* WHAT YOU SHOULD DO: Copy all records exactly; omit pictures.
RECORDED INFORMATION below:
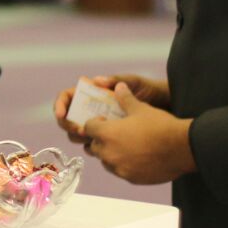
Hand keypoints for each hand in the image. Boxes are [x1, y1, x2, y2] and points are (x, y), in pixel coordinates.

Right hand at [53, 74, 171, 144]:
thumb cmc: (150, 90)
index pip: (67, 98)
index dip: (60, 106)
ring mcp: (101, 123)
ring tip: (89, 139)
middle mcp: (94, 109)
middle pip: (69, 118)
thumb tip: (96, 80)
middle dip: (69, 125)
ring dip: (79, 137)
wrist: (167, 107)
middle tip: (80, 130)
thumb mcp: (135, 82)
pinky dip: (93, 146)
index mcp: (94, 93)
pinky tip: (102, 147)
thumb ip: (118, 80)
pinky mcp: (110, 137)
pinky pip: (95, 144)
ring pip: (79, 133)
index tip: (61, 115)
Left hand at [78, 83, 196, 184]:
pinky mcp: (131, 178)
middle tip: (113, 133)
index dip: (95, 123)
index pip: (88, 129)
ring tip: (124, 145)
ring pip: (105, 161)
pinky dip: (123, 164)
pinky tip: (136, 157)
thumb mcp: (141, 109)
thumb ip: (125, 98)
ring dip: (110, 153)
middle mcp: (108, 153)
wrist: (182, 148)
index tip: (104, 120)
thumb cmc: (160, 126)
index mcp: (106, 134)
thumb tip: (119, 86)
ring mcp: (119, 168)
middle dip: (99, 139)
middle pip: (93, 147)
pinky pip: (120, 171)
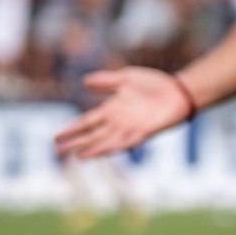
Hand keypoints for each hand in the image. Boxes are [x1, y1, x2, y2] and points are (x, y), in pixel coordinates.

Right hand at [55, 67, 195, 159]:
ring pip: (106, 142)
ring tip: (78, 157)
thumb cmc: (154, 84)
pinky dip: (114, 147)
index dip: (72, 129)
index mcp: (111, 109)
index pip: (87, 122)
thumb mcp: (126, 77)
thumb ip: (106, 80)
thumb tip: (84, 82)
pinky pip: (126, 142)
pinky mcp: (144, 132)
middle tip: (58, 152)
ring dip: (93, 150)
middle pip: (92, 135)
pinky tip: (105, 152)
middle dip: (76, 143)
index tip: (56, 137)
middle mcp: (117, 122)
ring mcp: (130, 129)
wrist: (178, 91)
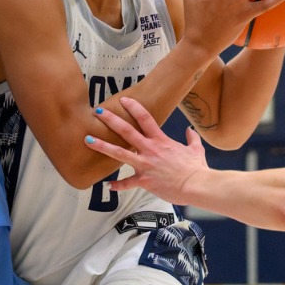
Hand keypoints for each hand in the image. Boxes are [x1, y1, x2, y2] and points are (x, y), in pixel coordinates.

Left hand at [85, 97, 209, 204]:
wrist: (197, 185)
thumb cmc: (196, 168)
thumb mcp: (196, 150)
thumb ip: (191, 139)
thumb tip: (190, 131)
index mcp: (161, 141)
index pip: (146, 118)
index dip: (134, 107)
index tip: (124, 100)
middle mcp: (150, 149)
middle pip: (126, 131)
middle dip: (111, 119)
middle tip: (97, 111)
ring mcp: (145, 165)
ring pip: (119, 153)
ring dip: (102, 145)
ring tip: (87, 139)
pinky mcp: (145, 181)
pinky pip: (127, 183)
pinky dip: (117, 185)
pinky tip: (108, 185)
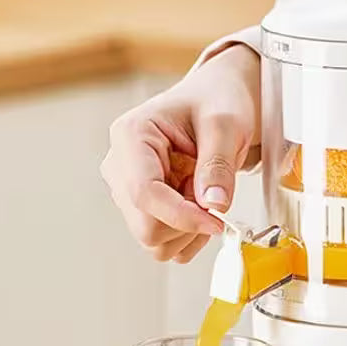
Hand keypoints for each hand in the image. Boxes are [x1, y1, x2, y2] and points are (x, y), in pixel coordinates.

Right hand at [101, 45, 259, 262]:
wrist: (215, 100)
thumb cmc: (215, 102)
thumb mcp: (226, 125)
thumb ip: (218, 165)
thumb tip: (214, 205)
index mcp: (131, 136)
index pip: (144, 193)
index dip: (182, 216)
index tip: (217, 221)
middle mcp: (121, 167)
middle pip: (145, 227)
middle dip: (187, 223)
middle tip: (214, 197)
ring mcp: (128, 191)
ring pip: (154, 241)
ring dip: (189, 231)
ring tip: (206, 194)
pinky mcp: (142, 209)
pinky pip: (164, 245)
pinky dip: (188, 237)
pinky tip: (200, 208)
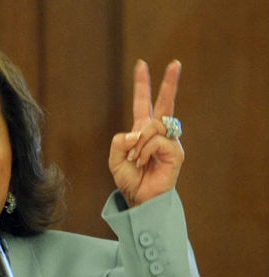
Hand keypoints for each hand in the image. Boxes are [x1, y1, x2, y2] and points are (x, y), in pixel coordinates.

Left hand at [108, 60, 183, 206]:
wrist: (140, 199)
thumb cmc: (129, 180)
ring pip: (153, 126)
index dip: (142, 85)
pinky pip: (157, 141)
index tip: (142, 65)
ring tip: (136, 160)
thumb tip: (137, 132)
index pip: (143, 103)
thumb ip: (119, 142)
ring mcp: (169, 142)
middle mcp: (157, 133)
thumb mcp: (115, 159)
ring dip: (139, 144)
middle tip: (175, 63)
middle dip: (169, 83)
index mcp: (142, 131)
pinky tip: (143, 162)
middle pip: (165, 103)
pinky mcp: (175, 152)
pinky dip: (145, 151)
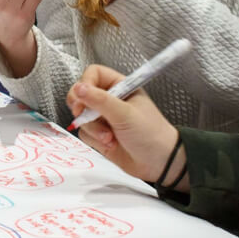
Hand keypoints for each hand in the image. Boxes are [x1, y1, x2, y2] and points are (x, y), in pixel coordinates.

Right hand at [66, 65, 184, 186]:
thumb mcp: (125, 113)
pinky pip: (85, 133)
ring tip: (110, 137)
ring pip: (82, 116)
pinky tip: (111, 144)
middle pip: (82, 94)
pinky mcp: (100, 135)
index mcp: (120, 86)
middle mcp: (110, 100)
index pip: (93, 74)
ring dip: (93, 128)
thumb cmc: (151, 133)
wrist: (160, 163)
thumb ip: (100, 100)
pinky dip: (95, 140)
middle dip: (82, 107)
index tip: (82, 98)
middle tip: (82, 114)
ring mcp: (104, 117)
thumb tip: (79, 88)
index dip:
End of RECORDED INFORMATION.
* ANSWER SPACE:
Hand keypoints for each hand in the image. Boxes are [x1, y1, x2, y2] and points are (x, y), in pixel coordinates.

Right hand at [53, 74, 171, 144]:
thumb cmc: (150, 90)
index pip: (67, 98)
index dip: (60, 106)
ring mcp: (101, 123)
ring tip: (89, 139)
middle mcp: (94, 109)
middle pip: (69, 118)
thumb tip: (96, 80)
middle dip: (69, 125)
ring dip: (79, 137)
wrist: (167, 107)
middle tip: (80, 130)
thumb mcp: (135, 82)
pinky dip: (93, 146)
index mcp: (94, 93)
pinky tip: (102, 147)
thumb ip: (118, 80)
pinky mcp: (110, 137)
pinky pip: (95, 144)
ring pip: (79, 133)
index tip: (61, 115)
Left hand at [78, 83, 196, 184]:
pinky mcp: (131, 178)
middle tip: (113, 133)
index dip: (95, 123)
index pip: (88, 129)
ring tip: (124, 145)
ring pip: (105, 161)
pinky dip: (123, 164)
pinky tip: (136, 157)
thumb mcp: (141, 109)
thumb ip: (125, 98)
ring dip: (110, 153)
middle mcp: (108, 153)
wrist: (182, 148)
index tip: (104, 120)
thumb cmc: (160, 126)
index mcp: (106, 134)
thumb tip: (119, 86)
ring mcp: (119, 168)
middle dip: (99, 139)
middle pip: (93, 147)
pinky pip: (120, 171)
Hand keypoints for each hand in the image. Boxes are [x1, y1, x2, y2] and points are (x, y), in pixel coordinates.

Right hand at [55, 67, 195, 159]:
ring pip: (106, 142)
ring tip: (78, 157)
thumb cmc: (154, 84)
pinky dip: (114, 147)
index dip: (72, 129)
index mcp: (111, 109)
index pip: (87, 122)
thumb mcp: (126, 77)
thumb ip: (106, 80)
thumb tip: (84, 82)
pinky pip: (126, 142)
pinky mcp: (144, 132)
middle tip: (58, 152)
ring dip: (93, 150)
middle pip: (92, 135)
pinky tip: (105, 152)
middle dip: (76, 143)
index tip: (56, 137)
middle mcp: (117, 122)
ring mcp: (130, 129)
wrist: (178, 91)
Hand keypoints for each hand in the image. Boxes are [x1, y1, x2, y2] and points are (x, y), in pixel coordinates.

Left hand at [85, 97, 209, 204]:
wrist: (197, 185)
thumb cmc: (196, 168)
thumb mcp: (196, 150)
thumb ip: (191, 139)
thumb tip: (190, 131)
index mcp: (161, 141)
index pip: (146, 118)
index dip: (134, 107)
index tip: (124, 100)
middle mcp: (150, 149)
middle pip: (126, 131)
middle dip: (111, 119)
middle tip: (97, 111)
ring mcp: (145, 165)
ring pip: (119, 153)
ring dip: (102, 145)
ring tip: (87, 139)
pinky mcp: (145, 181)
pinky pip: (127, 183)
pinky dip: (117, 185)
pinky tip: (108, 185)
Hand keypoints for each hand in the image. Boxes are [x1, y1, x2, y2] and points are (x, y), in pixel coordinates.

Right hand at [101, 45, 259, 262]:
wrist: (215, 100)
thumb cmc: (215, 102)
thumb mcp: (226, 125)
thumb ip: (218, 165)
thumb tip: (214, 205)
index mcp: (131, 136)
index pip: (144, 193)
index dip: (182, 216)
index tip: (217, 221)
middle mcp: (121, 167)
middle pip: (145, 227)
middle dip: (187, 223)
middle tip: (214, 197)
ring mcp: (128, 191)
ring pip: (154, 241)
ring dip: (189, 231)
ring tip: (206, 194)
pinky mcp: (142, 209)
pinky pip: (164, 245)
pinky dip: (188, 237)
pinky tip: (200, 208)
Hand keypoints for each hand in the image. Boxes are [x1, y1, x2, y2] and points are (x, y), in pixel coordinates.

Left hand at [108, 60, 183, 206]:
wrist: (140, 199)
thumb cmc: (129, 180)
ring pip: (153, 126)
index dip: (142, 85)
pinky pip: (157, 141)
index tip: (142, 65)
ring tip: (136, 160)
thumb tip: (137, 132)
index pip: (143, 103)
thumb ip: (119, 142)
ring mcp: (169, 142)
middle mcp: (157, 133)
thumb mcp: (115, 159)
ring dip: (139, 144)
middle tip: (175, 63)
middle dip: (169, 83)
index mcp: (142, 131)
pinky tip: (143, 162)
middle pip: (165, 103)
pinky mcp: (175, 152)
pinky dip: (145, 151)
Hand keypoints for each hand in the image. Boxes are [x1, y1, x2, y2] and points are (x, y), in pixel coordinates.

Right hand at [66, 65, 184, 186]:
thumb mcp: (125, 113)
pinky pip: (85, 133)
ring tip: (110, 137)
ring pip: (82, 116)
pinky tip: (111, 144)
middle pip: (82, 94)
pinky mcp: (100, 135)
index mcp: (120, 86)
middle mcp: (110, 100)
index pip: (93, 74)
ring dip: (93, 128)
thumb cmc: (151, 133)
wrist: (160, 163)
thumb ip: (100, 100)
pinky dip: (95, 140)
middle dip: (82, 107)
index tip: (82, 98)
middle tip: (82, 114)
ring mcp: (104, 117)
thumb tip: (79, 88)
index dip:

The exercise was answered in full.